Il s’en est fallu d’un rien pour que la liste bien fournie des fluides haineux ne s’allonge encore un peu plus, en cette période de désarroi. Que le pays soit devenu une machine à fabriquer de l’inégalité, des privilèges, des riches de toutes sortes sur fond de prédation et de vampirisme, loin d’en disconvenir, j’en fais le sujet de mes chroniques dans cette rubrique. Mais la vérité ne peut s’écrire avec la plume du cynisme, trempée dans l’encrier de la haine. Diaboliser les hommes d’affaires sur une simple présomption dans un pays aussi éruptif que le nôtre, émane d’une manipulation sauvage qui ferait planer une véritable menace sur notre vulnérable société. Éminemment populiste, cette manipulation ne doit laisser personne indifférent. L’Histoire nous raconte, dans ses épisodes les plus dramatiques, qu’elle est terrible, car elle éteint tout espoir de redressement et risque de fracturer irrémédiablement l’espace commun. Sans sombrer dans un «humanisme béat». Est-ce cette sensibilité au pouvoir de l’argent, auquel il faut résister, qui a fait basculer plusieurs citoyens du côté du populisme, avec ses zones d’ombres et sa doctrine instable et versatile, sujette aux caprices des foules, dans laquelle mécontents et arrivistes règnent en maîtres ? La controverse reste cependant vive. Au lieu d’en appeler à la raison pour préserver les principes fondamentaux de l’unité nationale, on défend des intérêts étriqués, sur fond d’incivisme et d’irrespect, en cherchant les faveurs des plus larges franges de la population «d’en bas». Cette très dangereuse pratique accentue les divisions entre les couches sociales. Elle dresse l’une contre l’autre plusieurs camps qui, dans notre société déjà fragmentée à l’excès, deviennent irréconciliables. Il faut revenir aux sources de cette haine, qui prospère, car elle jouit d’un terreau favorable et d’un outil. Le terreau, c’est la pauvreté endémique, l’outil, le discours populiste qui contribue à faire circuler les haines de la pire espèce, en toute impunité, sur les réseaux sociaux. Des haines banalisées contre les riches, voire les hommes d’affaires, éternels boucs émissaires en temps de crise et de conspirationnisme débridé.
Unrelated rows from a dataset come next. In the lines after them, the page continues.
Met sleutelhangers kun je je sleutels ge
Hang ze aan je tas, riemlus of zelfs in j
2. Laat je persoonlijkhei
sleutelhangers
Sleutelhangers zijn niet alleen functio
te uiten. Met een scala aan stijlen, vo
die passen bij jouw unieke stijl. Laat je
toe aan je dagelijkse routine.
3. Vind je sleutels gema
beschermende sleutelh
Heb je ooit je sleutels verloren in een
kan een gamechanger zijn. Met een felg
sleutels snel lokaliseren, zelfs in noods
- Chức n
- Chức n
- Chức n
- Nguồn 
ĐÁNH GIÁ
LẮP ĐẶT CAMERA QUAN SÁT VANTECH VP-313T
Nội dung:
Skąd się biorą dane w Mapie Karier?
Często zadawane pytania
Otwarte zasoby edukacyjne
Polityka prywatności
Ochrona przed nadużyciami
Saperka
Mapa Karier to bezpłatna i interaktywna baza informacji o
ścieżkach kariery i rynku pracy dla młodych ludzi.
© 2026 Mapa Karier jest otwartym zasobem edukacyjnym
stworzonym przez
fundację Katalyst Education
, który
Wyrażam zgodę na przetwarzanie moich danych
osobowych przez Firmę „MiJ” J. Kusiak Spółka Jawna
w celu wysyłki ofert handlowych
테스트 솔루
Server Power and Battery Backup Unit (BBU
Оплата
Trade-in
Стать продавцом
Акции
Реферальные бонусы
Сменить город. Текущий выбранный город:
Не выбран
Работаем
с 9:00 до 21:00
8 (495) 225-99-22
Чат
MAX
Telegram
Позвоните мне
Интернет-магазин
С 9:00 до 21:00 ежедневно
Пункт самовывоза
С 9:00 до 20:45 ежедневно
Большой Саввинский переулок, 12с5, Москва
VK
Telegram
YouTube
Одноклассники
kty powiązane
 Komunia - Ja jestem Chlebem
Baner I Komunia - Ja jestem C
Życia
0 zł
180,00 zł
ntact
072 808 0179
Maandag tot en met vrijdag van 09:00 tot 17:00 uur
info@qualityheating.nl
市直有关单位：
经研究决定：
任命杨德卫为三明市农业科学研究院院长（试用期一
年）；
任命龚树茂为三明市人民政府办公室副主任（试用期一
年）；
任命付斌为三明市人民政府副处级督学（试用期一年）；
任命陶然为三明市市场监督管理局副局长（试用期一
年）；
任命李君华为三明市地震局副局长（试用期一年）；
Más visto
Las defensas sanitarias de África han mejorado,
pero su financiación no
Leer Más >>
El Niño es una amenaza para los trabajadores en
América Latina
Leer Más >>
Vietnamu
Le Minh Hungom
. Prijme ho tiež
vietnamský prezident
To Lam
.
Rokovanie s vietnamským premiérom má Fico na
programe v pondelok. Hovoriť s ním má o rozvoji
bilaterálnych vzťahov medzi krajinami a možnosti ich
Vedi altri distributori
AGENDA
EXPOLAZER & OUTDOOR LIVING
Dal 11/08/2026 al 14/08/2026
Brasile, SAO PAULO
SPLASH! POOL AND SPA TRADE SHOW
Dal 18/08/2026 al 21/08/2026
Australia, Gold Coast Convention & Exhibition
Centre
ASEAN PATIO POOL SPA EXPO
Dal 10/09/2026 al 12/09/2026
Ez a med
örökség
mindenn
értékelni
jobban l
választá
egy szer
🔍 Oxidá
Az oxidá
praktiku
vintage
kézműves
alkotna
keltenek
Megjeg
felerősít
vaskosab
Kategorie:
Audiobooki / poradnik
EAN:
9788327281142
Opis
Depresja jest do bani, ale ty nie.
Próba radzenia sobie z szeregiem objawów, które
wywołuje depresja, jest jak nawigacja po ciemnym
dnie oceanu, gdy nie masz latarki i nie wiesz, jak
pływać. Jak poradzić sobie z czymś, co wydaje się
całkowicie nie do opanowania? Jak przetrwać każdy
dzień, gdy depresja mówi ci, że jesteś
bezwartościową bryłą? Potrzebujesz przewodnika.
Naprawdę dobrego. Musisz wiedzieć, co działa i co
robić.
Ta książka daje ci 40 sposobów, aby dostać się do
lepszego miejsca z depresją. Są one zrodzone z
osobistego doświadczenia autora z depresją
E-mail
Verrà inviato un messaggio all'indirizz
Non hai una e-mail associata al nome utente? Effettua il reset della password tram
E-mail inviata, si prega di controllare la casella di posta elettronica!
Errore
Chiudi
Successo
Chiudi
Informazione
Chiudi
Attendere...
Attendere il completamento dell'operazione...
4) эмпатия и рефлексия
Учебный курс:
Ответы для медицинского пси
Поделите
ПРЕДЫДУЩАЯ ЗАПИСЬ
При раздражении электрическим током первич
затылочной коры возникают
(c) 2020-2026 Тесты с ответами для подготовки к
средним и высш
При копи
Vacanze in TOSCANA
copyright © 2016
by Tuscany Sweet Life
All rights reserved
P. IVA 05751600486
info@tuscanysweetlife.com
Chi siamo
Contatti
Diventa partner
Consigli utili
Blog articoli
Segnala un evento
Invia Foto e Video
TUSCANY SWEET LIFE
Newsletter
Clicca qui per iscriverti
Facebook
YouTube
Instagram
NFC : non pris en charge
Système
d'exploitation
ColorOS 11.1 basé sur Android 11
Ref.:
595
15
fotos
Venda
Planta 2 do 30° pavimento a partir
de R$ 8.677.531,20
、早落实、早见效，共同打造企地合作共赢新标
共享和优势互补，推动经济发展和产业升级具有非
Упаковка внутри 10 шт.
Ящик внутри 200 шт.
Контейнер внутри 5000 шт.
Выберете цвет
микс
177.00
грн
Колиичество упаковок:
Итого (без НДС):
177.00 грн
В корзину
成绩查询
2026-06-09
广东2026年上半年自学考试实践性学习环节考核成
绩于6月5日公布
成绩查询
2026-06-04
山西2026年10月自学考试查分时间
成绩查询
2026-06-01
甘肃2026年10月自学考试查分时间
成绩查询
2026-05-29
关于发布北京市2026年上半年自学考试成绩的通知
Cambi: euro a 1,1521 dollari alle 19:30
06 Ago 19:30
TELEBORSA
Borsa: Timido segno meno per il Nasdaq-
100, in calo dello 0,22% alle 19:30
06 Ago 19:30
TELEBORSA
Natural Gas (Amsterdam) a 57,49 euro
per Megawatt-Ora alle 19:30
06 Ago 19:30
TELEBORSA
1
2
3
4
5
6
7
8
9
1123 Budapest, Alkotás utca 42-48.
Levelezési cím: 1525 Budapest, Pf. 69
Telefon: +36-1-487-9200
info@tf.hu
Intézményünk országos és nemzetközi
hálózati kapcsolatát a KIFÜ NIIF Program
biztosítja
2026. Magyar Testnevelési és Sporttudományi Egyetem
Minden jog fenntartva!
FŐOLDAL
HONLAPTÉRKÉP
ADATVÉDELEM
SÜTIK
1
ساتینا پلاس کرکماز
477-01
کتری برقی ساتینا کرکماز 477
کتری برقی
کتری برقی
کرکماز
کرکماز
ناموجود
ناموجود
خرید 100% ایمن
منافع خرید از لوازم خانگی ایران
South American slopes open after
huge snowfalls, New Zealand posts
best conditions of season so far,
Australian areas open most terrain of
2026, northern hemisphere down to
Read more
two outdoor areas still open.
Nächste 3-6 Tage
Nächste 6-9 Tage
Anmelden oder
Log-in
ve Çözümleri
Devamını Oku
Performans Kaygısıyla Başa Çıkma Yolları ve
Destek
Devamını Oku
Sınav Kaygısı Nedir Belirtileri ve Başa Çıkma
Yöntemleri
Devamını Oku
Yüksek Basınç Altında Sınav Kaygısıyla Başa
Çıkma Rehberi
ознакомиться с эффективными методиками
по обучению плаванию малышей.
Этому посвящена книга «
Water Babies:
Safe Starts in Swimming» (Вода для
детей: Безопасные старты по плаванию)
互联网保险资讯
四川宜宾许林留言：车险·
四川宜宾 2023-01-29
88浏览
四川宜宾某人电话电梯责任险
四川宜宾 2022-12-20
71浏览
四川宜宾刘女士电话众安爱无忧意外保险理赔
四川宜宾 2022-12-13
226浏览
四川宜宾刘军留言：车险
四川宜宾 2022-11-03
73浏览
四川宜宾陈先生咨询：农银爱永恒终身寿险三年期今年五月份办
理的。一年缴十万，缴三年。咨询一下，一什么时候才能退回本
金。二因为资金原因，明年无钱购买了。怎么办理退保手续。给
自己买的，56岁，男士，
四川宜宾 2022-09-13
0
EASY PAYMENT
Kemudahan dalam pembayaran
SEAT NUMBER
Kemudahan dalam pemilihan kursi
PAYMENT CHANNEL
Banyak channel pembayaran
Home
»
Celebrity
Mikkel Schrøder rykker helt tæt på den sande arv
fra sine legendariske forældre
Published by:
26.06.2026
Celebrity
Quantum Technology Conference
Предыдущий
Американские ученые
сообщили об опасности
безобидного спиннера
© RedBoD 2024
Il va sans dire que de tout temps, la prédation, le vampirisme et l’ambition démesurée ont conduit des hommes et des femmes à prélever sur d’autres les ressources nécessaires pour augmenter illégalement leurs fortunes et asseoir leur pouvoir. Ce spectre hante les Tunisiens. Mais il ne faut jamais mettre tous les riches dans le même panier en jetant le bébé avec l’eau du bain. Car, dans ce cas, surgit un autre vampire, celui du populisme avec le plein pouvoir, pour se couler dans tout le corps de la société des pauvres, mêlant l’émotionnel de souffrances coalisées (pauvreté, exploitation, domination, humiliation) et le dogmatique ressort de l’arrivisme.
La vocation première d’un Etat est de protéger tous les citoyens, non seulement des risques qu’ils encourent, mais de tout ce qui, de près ou de loin, est dangereux et destructif. Il doit convaincre que l’âpreté au gain de chaque individu est le meilleur ressort de la réussite collective. «Quand la marée monte, elle soulève tous les bateaux», disaient nos ancêtres les Carthaginois.
D’ailleurs, la question qu’on doit poser urgemment est justement celle-ci : qui au juste, sont les vampiristes dans notre pays ? Et la réponse est, bien sûr, troublante et polémique. L’accusé pointé du doigt par les populistes n’est pas tant ces riches diabolisés, ni leur manière de gérer leurs fortunes, mais cette caste de mafieux qui pervertissent le système administratif, économique et social pour bloquer les réformes susceptibles de leur nuire.
La voie est, malheureusement, étroite et nous manquons cruellement d’idées directrices partagées collectivement. Pourtant, le bonheur des riches peut faire le bonheur des pauvres.